Collected data entries:
.....

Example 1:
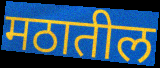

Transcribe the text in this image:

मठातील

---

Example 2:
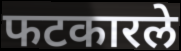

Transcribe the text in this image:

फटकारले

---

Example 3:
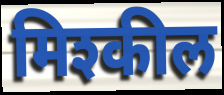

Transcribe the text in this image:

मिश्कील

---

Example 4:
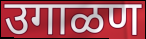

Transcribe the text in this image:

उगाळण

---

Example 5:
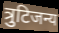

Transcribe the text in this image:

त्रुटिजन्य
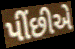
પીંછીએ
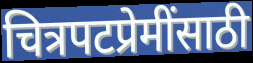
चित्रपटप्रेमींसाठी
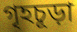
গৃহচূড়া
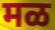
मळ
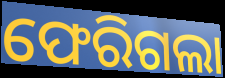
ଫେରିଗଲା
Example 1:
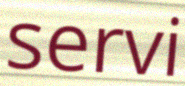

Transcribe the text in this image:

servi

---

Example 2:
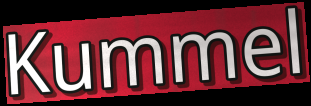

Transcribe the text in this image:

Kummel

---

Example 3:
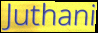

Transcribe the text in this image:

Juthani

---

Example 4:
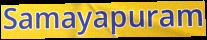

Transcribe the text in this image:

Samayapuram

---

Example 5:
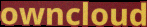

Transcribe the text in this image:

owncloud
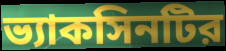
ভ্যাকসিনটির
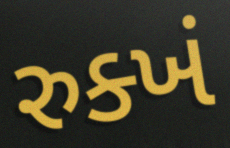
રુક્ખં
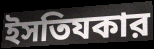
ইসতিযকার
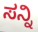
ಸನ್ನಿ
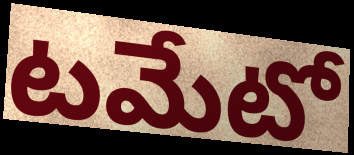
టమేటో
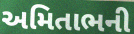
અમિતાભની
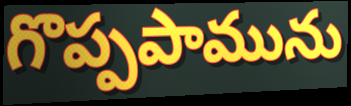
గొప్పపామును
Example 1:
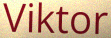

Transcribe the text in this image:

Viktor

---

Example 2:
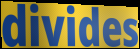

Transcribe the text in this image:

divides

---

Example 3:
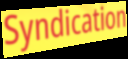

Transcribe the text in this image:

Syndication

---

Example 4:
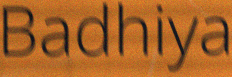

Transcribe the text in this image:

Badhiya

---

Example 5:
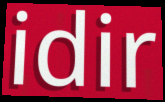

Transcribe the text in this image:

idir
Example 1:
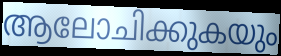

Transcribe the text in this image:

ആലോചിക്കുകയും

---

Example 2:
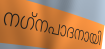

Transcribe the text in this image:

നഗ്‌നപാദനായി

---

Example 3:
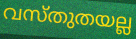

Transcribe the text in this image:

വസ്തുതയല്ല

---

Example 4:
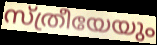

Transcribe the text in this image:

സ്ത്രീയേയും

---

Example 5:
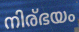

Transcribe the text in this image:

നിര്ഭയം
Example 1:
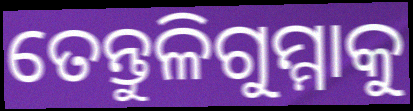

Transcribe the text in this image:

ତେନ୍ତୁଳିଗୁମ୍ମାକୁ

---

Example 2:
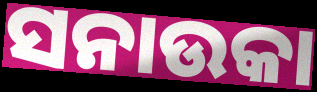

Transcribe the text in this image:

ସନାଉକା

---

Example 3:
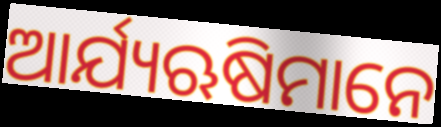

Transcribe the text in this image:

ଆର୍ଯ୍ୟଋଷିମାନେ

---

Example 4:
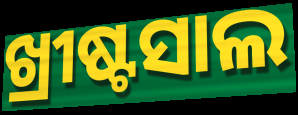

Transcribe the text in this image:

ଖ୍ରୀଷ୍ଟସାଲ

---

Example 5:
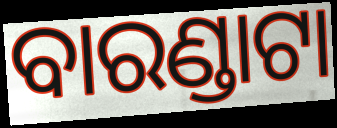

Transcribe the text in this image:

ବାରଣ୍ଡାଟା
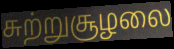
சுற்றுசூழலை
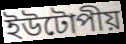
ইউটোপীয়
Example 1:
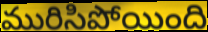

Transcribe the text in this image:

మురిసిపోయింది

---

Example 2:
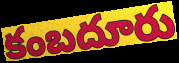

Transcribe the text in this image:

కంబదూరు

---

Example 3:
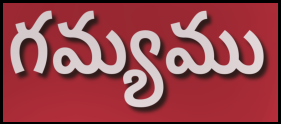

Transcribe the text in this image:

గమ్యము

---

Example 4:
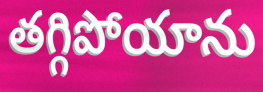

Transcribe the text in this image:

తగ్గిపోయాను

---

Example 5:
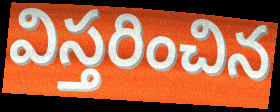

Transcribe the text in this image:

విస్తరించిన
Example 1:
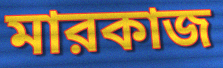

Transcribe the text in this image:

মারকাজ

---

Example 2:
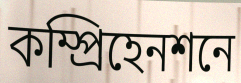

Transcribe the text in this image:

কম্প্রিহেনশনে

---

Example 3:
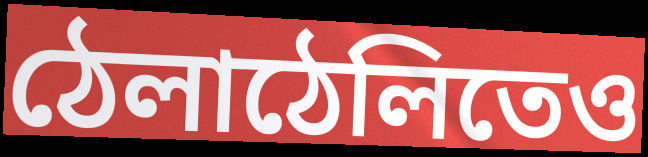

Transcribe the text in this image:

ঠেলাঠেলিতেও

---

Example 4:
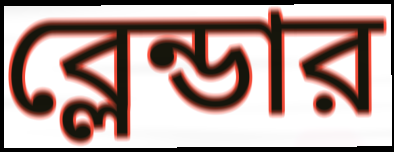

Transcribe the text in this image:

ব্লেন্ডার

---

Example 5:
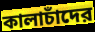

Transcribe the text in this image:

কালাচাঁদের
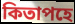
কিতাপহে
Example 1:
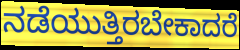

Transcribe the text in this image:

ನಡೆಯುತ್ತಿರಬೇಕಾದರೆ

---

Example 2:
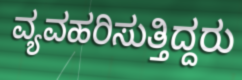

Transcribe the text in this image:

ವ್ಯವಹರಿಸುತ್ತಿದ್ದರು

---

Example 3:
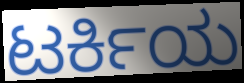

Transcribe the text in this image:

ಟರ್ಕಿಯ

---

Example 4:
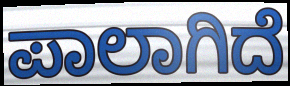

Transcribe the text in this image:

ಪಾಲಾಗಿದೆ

.....

> **Problem to solve**
Give the records back verbatim, pictures excluded.

> **Final answer**
Example 1:

Transcribe the text in this image:

मठातील

---

Example 2:

Transcribe the text in this image:

फटकारले

---

Example 3:

Transcribe the text in this image:

मिश्कील

---

Example 4:

Transcribe the text in this image:

उगाळण

---

Example 5:

Transcribe the text in this image:

त्रुटिजन्य
પીંછીએ
चित्रपटप्रेमींसाठी
গৃহচূড়া
मळ
ଫେରିଗଲା
Example 1:

Transcribe the text in this image:

servi

---

Example 2:

Transcribe the text in this image:

Kummel

---

Example 3:

Transcribe the text in this image:

Juthani

---

Example 4:

Transcribe the text in this image:

Samayapuram

---

Example 5:

Transcribe the text in this image:

owncloud
ভ্যাকসিনটির
રુક્ખં
ইসতিযকার
ಸನ್ನಿ
టమేటో
અમિતાભની
గొప్పపామును
Example 1:

Transcribe the text in this image:

Viktor

---

Example 2:

Transcribe the text in this image:

divides

---

Example 3:

Transcribe the text in this image:

Syndication

---

Example 4:

Transcribe the text in this image:

Badhiya

---

Example 5:

Transcribe the text in this image:

idir
Example 1:

Transcribe the text in this image:

ആലോചിക്കുകയും

---

Example 2:

Transcribe the text in this image:

നഗ്‌നപാദനായി

---

Example 3:

Transcribe the text in this image:

വസ്തുതയല്ല

---

Example 4:

Transcribe the text in this image:

സ്ത്രീയേയും

---

Example 5:

Transcribe the text in this image:

നിര്ഭയം
Example 1:

Transcribe the text in this image:

ତେନ୍ତୁଳିଗୁମ୍ମାକୁ

---

Example 2:

Transcribe the text in this image:

ସନାଉକା

---

Example 3:

Transcribe the text in this image:

ଆର୍ଯ୍ୟଋଷିମାନେ

---

Example 4:

Transcribe the text in this image:

ଖ୍ରୀଷ୍ଟସାଲ

---

Example 5:

Transcribe the text in this image:

ବାରଣ୍ଡାଟା
சுற்றுசூழலை
ইউটোপীয়
Example 1:

Transcribe the text in this image:

మురిసిపోయింది

---

Example 2:

Transcribe the text in this image:

కంబదూరు

---

Example 3:

Transcribe the text in this image:

గమ్యము

---

Example 4:

Transcribe the text in this image:

తగ్గిపోయాను

---

Example 5:

Transcribe the text in this image:

విస్తరించిన
Example 1:

Transcribe the text in this image:

মারকাজ

---

Example 2:

Transcribe the text in this image:

কম্প্রিহেনশনে

---

Example 3:

Transcribe the text in this image:

ঠেলাঠেলিতেও

---

Example 4:

Transcribe the text in this image:

ব্লেন্ডার

---

Example 5:

Transcribe the text in this image:

কালাচাঁদের
কিতাপহে
Example 1:

Transcribe the text in this image:

ನಡೆಯುತ್ತಿರಬೇಕಾದರೆ

---

Example 2:

Transcribe the text in this image:

ವ್ಯವಹರಿಸುತ್ತಿದ್ದರು

---

Example 3:

Transcribe the text in this image:

ಟರ್ಕಿಯ

---

Example 4:

Transcribe the text in this image:

ಪಾಲಾಗಿದೆ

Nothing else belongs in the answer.